Niente sconti nel primo filone processuale nato dall’indagine antimafia Caronte. A scegliere il rito abbreviato sono stati dieci imputati. Le richieste di condanna avanzate dai magistrati Antonino Fanara e Agata Santonocito vanno dai dieci anni chiesti per Rosario Bucolo ai due anni per Davide Pappalardo. A decidere sarà il giudice per l’udienza preliminare Francesco D’Arrigo. In un filone separato, con tempi più lunghi, ci sono i nomi eccellenti dell’inchiesta. Su tutti Enzo Ercolano, considerato dagli investigatori «il principale esponente dell’organizzazione», forte di «uno spessore criminale elevatissimo». Nata come una costola dell’indagine Iblis, nell’inchiesta Caronte – oltre agli affari legati al trasporto su gomma – sono emersi gli interessi di Cosa Nostra per i trasporti marittimi e per la politica, con il partito degli autotrasportatori, nato in vista delle elezioni europee del 2009.
Tra i nomi di spessore che hanno scelto il rito abbreviato c’è l’imprenditore Carmelo Motta, accusato di concorso esterno in associazione mafiosa. Titolare in passato della Due Emme srl, società che si occupava di commercio al dettaglio di carne. Nel 2009 chiude un affare d’oro, sviluppando un fatturato da quasi tre milioni di euro, per gestire le macellerie in oltre 30 supermercati in diverse provincie siciliane. Negli anni la gestione passa attraverso numerose società, tutte riconducibili a Motta tramite l’intestazione ad alcuni parenti. A finire sotto la lente d’ingrandimento sono stati i suoi rapporti con Rosario Bucolo. Nelle numerose intercettazioni finite nelle carte dell’inchiesta più volte emergerebbero rapporti «tali da permettergli di intercedere – si legge nell’ordinanza di custodia cautelare – in favore di un soggetto sottoposto a estorsione per ottenere che venisse ridotta la somma che questi doveva». Una presunta vittima del pizzo bollata come «un caruso (ragazzo, ndr) che lavora».

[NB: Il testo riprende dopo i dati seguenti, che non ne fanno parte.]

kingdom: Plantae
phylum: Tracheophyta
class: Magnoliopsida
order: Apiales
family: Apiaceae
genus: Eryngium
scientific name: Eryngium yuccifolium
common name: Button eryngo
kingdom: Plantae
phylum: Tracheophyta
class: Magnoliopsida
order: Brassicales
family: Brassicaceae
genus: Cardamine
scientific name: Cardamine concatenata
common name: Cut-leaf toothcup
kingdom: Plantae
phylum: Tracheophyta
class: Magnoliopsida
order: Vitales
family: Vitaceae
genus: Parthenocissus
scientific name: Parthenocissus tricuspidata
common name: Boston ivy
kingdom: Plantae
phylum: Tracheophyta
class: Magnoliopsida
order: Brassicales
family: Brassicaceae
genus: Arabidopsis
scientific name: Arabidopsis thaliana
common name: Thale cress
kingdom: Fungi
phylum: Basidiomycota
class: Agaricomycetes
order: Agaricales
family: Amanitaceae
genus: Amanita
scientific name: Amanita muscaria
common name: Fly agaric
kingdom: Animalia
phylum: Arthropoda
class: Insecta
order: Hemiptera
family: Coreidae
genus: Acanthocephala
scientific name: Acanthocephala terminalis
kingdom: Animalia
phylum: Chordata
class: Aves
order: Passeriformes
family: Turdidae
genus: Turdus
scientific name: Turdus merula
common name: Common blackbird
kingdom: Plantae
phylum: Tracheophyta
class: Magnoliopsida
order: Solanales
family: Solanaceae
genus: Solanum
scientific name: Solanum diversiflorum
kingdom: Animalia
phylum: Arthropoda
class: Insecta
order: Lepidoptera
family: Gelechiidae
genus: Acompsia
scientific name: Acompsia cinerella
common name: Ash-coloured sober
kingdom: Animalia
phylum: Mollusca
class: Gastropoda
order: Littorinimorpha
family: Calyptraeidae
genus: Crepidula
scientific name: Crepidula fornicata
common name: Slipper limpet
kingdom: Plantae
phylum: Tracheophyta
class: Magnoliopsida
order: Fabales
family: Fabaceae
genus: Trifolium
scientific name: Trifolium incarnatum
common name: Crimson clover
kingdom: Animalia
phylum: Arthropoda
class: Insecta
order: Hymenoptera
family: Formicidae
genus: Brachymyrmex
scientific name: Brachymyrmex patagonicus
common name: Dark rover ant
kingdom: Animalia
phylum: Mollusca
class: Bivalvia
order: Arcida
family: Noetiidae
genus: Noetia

Rosario Bucolo – per cui è stata chiesta la condanna di dieci anni, la più alta tra gli imputati dell’abbreviato – è una vecchia conoscenza delle forze dell’ordine. Accusato di associazione mafiosa, è stato tirato in ballo da numerosi collaboratori di giustizia. Bucolo negli anni sarebbe stato una delle spalle fidate di Vincenzo Aiello, il capo provinciale della famiglia mafiosa dei Santapaola-Ercolano. Il suo compito all’interno del clan sarebbe stato quello di scortarlo armato in ogni spostamento. Una fiducia che veniva ricambiata dal boss santapaoliano. Nel 2009 Bucolo viene chiamato a risolvere una questione con il clan dei Cappello, nata per il punto vendita a marchio Eurospin di Corso Indipendenza a Catania.
Nella lista degli imputati c’è anche l’imprenditore calabrese Giovanni Malavenda, accusato di concorso esterno in associazione mafiosa. Lui, come Carmelo Motta, si occupa della lavorazione e trasformazione della carne. Un «imprenditore protetto da Cosa Nostra catanese», secondo i magistrati Antonino Fanara e Agata Santonocito, «che ne curava gli interessi in Sicilia intervenendo quando c’erano da risolvere problemi con altre organizzazioni criminali». Il tutto dietro il pagamento di somme di denaro. L’imprenditore nel 2006 concludeva numerosi contratti con Eurospin Sicilia srl per la gestione di numerose macellerie nei supermercati. Rapporti commerciali che si sarebbero allargati anche con Carmelo Motta come dimostrerebbero alcune movimentazioni bancarie e un conto corrente.
Le richieste di pena: Rosario Bucolo (10 anni), Luigi Calascibetta (8 anni e 6mila euro di multa), Alfio Catania (8 anni), Santo Floridia (2 anni), Giovanni Malavenda (8 anni), Cesare Marletta (9 anni), Carmelo Motta (4 anni e 6 mesi), Giovanni Pastoia (2 anni e 7 mesi), Davide Pappalardo (2 anni), Natale Raccuia (9 anni e 4 mesi).